(Kitco News) – Gold prices are rising sharply on Thursday morning after the Philadelphia Federal Reserve's manufacturing sector survey collapsed far beyond expectations this month.
The regional central bank said its manufacturing business outlook for December came in at -10.2 after a reading of -1.7 in November. The data was far worse than expected, as economists were looking for a positive reading of 3.0 this month.
“Manufacturing activity appeared weak this month, according to the firms responding to the December Manufacturing Business Outlook Survey,” the report said. “The survey’s indicator for current general activity fell and remained negative for the third consecutive month. Meanwhile, the new orders and shipments indexes both returned to positive territory after turning negative last month. The employment index rose and continued to reflect overall increases in employment. Both price indexes remained elevated but moved in opposite directions.”
“Most of the survey’s future indicators softened but continued to suggest widespread expectations for growth over the next six months,” they added.
Gold prices shot higher in the minutes following the worse-than-expected manufacturing data - which was released at the same time as November CPI and weekly jobless claims - with spot gold turning positive and matching the overnight high of $4,343 per ounce.

Spot gold last traded at $4,338.38 per ounce for a gain of 0.01% on the day.
Many of the current conditions indicators weakened in December. “The new orders and shipments indexes both turned positive after falling below zero last month,” the report stated. “The new orders index rose 14 points to 5.0 this month, and the shipments index rose 12 points to 3.2.”
The employment picture improved in the region, with the employment index rising from 6.0 in November to 12.9, its highest reading since May. “Most firms continued to report no change in employment levels (83 percent), while the share of firms reporting increases (13 percent) exceeded the share reporting decreases (less than 1 percent),” they said. “The average workweek index rose 11 points to 14.7.”
The Philly Fed report also showed price pressures continued on balance.
“Both price indexes remained elevated,” they said. “The prices paid index fell 13 points to 43.6, its lowest reading since June. Forty-six percent of the firms reported increases in input prices, while 2 percent reported decreases; 52 percent of the firms reported no change. The current prices received index rose 7 points to 24.3, mostly undoing its decline from last month. Over 28 percent of the firms reported increases in prices received for their own goods, 4 percent reported decreases, and 68 percent reported no change.”

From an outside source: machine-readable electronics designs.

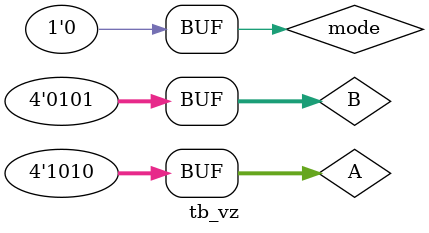
<source format=v>
module tb_vz;
  reg [3:0] A;         
  reg [3:0] B;        
  reg mode;            
  wire [3:0] Sum;      
  wire V;             
  wire Z;     
  wire Cout;
  vz uut(.A(A) ,.B(B) , .mode(mode) , .Sum(Sum) ,.Cout(Cout), .V(V) ,.Z(Z) );     
  
  initial begin

  $monitor("A = %b, B = %b, mode = %b | Sum = %b , Sum = %d,Cout = %b, V = %b, Z = %b",  A, B, mode, Sum,Sum,Cout, V, Z);
  
  A = 4'b0101; B = 4'b0011; mode = 0; // 5 + 3 = 8
    #10;
  A = 4'b0101; B = 4'b0011; mode = 1; // 5 - 3 = 2
    #10;
  A = 4'b0011; B = 4'b0101; mode = 1; // 3 - 5 = -2 or 14 in decimal
    #10;
  A = 4'b0100; B = 4'b0100; mode = 1; // 4 - 4 = 0
    #10;
  A = 4'b1010; B = 4'b0101; mode = 1; // -6 - 5 = -11 or 5 in decimal 
    #10;
  A = 4'b1010; B = 4'b0101; mode = 0; // -6 + 5 = -1 or 15 in decimal
    #10;
  end   


endmodule
</source>
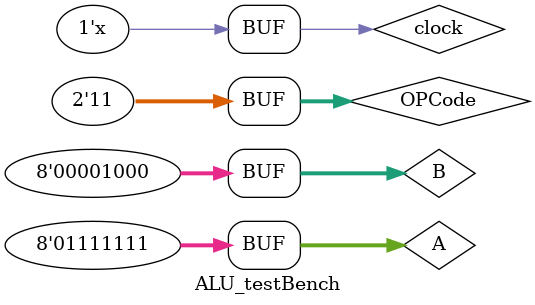
<source format=v>
`timescale 1ns / 1ps


module ALU_testBench;

	// Inputs
	reg [1:0] OPCode;
	reg clock;
	reg [7:0] A;
	reg [7:0] B;

	// Outputs
	wire [7:0] Y;
	wire [7:0] Z;
	wire O;
	wire C;

	// Instantiate the Unit Under Test (UUT)
	main_ALU uut (
		.OPCode(OPCode), 
		.clock(clock), 
		.A(A), 
		.B(B), 
		.Y(Y), 
		.Z(Z), 
		.O(O), 
		.C(C)
	);

	initial begin
		// Initialize Inputs
		OPCode = 0;
		clock = 0;
		A = 0;
		B = 0;

		// Wait 100 ns for global reset to finish
		#10;
				OPCode=2'b00; A=8'b00010011; B=8'b00101100;
		#10	OPCode=2'b00; A=8'b01111111; B=8'b00000101;
		#10	OPCode=2'b01; A=8'b01111111; B=8'b00000001;
		#10	OPCode=2'b10; A=8'b01111111; B=8'b00000001;
		#10	OPCode=2'b11; A=8'b00000100; B=8'b00000011;
		#250	OPCode=2'b11; A=8'b01111111; B=8'b00001000;
		// Add stimulus here

	end
			always begin
					#5 clock = ~clock;
			end
      
endmodule


</source>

The survey’s broad indicators for future activity indicated growth expectations were also weakening this month.
“The diffusion index for future general activity fell 8 points to 41.6 in December, its first decline since June,” the report said. “The share of firms expecting increases in activity over the next six months (54 percent) exceeded the share expecting decreases (13 percent); 27 percent expect no change. The future new orders index declined 12 points to 44.0, and the shipments index moved down 5 points to 43.2; both indexes remain above their historical averages.”
“The future employment index fell from 35.7 to 27.1,” they added. “Both future price indexes moved lower but remained well elevated compared with their historical averages. The future capital expenditures index rose 5 points to 30.3, its highest reading since August.”